= Selected extract =
# Advice needed regarding independent auditing



## TTcpc (Apr 30, 2009)

I have been approached by my current employer to continue on with them on a contract basis to continue to do E/M auditing for them after I leave in a couple of weeks.  I am the only CPC in the agency and my replacement is not certified and has no coding experience.  FYI - I started off here as an Admin. Asst. and due to my previous experience billing and a recommendation from an outside auditing agency on our department's coding, I was provided the opportunity to get my CPC certification and have taken on the auditing piece.  I will be starting a full-time job in another area due to having to move due to my husband's job.  I am interested in this as I enjoy auditing and am thinking seriously about getting my E/M certification as well as checking on getting auditing certification.  
I need advice regarding liability since I will not be a true employee anymore and how much should I charge?  I've never done any type of contract work before.  Thanks in advance for any advice!


----------



## jillmtom (Apr 30, 2009)

Possibly your former employer can still pay you at your previous hourly rate (if you still are performing the same job) and then when it comes time to renew your contract you can re-negotiate from there.

Since you will be contracted you need to buy Professional Liability Ins for yourself.  You can get PLI through Marsh.  I think AAPC has them listed under member benefits on their website.  I think I paid $385 or something like that for single (1 person) coverage per year.

Good Luck!


----------

= Extracted data =
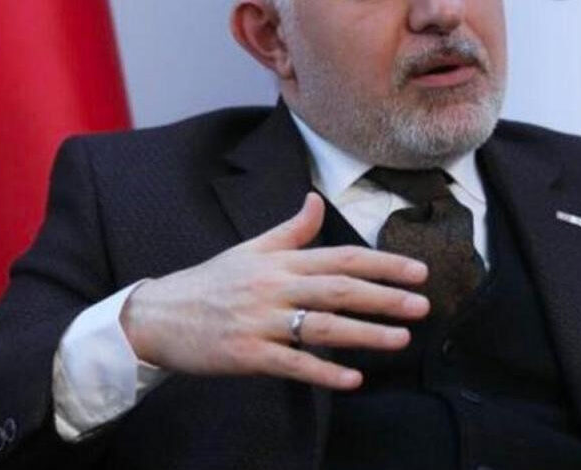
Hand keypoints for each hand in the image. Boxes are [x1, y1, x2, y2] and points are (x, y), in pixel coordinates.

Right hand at [120, 192, 428, 389]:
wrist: (156, 316)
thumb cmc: (209, 283)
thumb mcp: (250, 249)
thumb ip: (291, 230)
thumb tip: (317, 200)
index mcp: (280, 261)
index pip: (343, 258)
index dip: (384, 264)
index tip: (419, 271)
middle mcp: (275, 287)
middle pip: (340, 289)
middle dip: (385, 297)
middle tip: (423, 306)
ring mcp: (261, 321)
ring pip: (322, 327)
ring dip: (365, 334)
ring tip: (401, 341)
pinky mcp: (247, 354)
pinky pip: (293, 364)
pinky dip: (324, 372)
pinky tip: (353, 380)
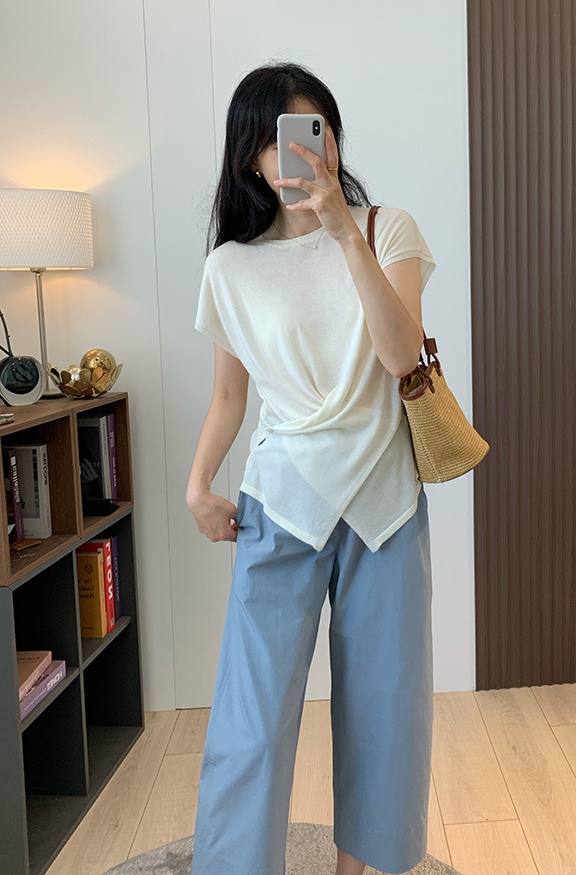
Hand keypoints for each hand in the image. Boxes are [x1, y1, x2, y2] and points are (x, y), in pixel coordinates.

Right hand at [187, 490, 238, 542]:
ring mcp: (207, 533)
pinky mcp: (202, 528)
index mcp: (223, 535)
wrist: (198, 500)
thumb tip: (239, 520)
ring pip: (219, 532)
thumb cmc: (213, 505)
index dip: (241, 530)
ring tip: (223, 515)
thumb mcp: (233, 510)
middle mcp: (214, 537)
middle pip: (227, 536)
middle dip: (232, 528)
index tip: (241, 526)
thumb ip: (239, 518)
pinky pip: (212, 528)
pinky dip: (215, 524)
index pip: (237, 537)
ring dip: (223, 526)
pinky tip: (216, 515)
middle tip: (233, 519)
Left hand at [274, 128, 358, 243]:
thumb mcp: (333, 194)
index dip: (329, 142)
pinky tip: (289, 204)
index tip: (324, 129)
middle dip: (302, 152)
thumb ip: (322, 184)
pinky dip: (294, 204)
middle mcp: (330, 183)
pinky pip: (302, 202)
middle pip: (316, 162)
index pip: (332, 156)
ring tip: (276, 182)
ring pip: (303, 182)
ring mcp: (325, 193)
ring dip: (287, 181)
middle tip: (290, 144)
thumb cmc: (337, 212)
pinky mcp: (320, 205)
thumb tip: (303, 176)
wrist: (346, 229)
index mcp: (334, 179)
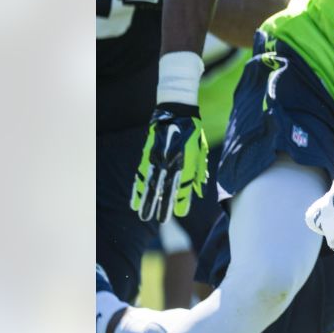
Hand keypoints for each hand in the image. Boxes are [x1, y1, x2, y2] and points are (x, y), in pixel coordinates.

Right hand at [131, 103, 208, 221]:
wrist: (176, 111)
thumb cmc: (192, 133)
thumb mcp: (199, 151)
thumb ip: (196, 171)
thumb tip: (196, 190)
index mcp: (185, 159)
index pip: (184, 184)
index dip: (182, 199)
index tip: (180, 213)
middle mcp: (170, 160)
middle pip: (165, 187)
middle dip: (162, 205)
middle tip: (160, 221)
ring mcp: (156, 157)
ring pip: (150, 183)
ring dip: (146, 200)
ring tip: (143, 215)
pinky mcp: (146, 154)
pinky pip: (140, 175)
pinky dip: (137, 189)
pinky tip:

= Exercises to complete =
**1.** Retype the part of the auditing thread from "Since you will" to "coverage per year.".
**2.** Recast the paragraph of the auditing thread that begins "Since you will be contracted" as a bulleted list, keeping its main facts.
Rely only on the auditing thread.

= Solved tasks =
**1.**
Since you will be contracted you need to buy Professional Liability Ins for yourself.  You can get PLI through Marsh.  I think AAPC has them listed under member benefits on their website.  I think I paid $385 or something like that for single (1 person) coverage per year.

**2.**
- As a contractor, the auditor needs to buy Professional Liability Insurance for themselves.
- This insurance can be obtained through Marsh.
- The reply's author believes AAPC lists Marsh under member benefits on its website.
- The author recalls paying about $385 per year for single-person coverage.